By coincidence, this October the kurinji bloomed, as it does once every twelve years, turning the Nilgiris blue, true to its name that means Blue Mountains. Sadly, most of the mountain biosphere that sustains the kurinji has been wantonly destroyed in the last 150 years, with the substitution of native plant species with plantation crops. Tragically, this continues to happen in the South: the trashing of invaluable local knowledge.
Karnakata is my favourite state in the Union. It is a splendid state, with its tremendous range of scenery and flora, from the rainforests of the Western Ghats to the unspoilt beaches of the Konkan Coast; to misty and beautiful Coorg, and then on to the superlative sculpture of Belur, Halebid and Sravangabelagola, and then further north Badami, Pattadakal and Aihole, and most of all, that exquisite teardrop on the face of time, the destroyed city of Vijayanagar. A charming and self-effacing state, but also, thanks to Bangalore, the analog of California and a magnet for the young and ambitious.

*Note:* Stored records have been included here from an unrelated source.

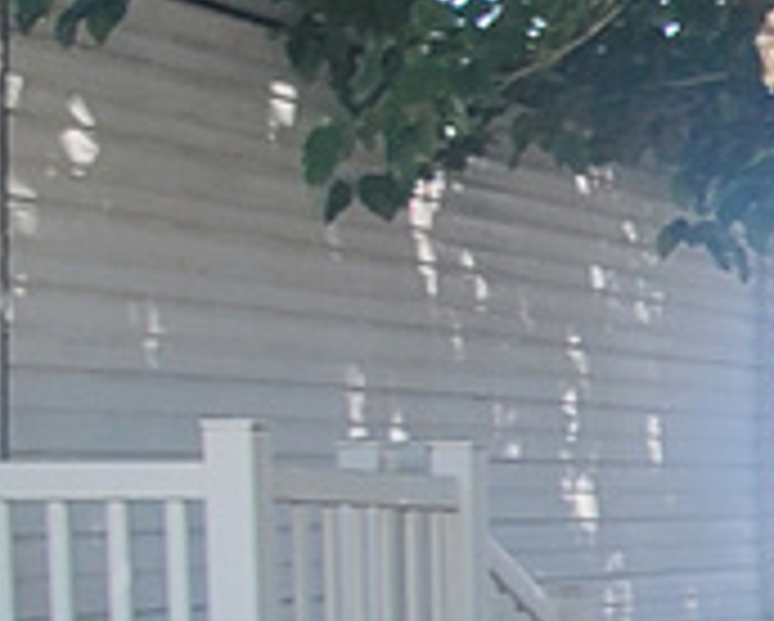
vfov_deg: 13.5
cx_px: 2092
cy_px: 585
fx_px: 2591
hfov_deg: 12.0
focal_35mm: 113
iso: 64
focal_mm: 1.8
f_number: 2.2
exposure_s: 1/120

Andhra Pradesh is the state that I am least familiar with, but once again its culture goes back a very long way to the zenith of Buddhist ideas, with Amaravati and the great philosopher Nagarjuna. It was also the site of the only source of diamonds in the world for a very long time: Golconda's fabled mines. Furthermore, although I don't want to get in the middle of a Karnataka-Andhra war, if I am not mistaken, Vijayanagar, the greatest Empire of the South, spoke Telugu.
It is no wonder that with such a rich heritage, the South is rising again. To be really accurate, the South should include Maharashtra and Orissa as well, which share the geography and to some extent the culture, but I am using the traditional definition of the South as these four states.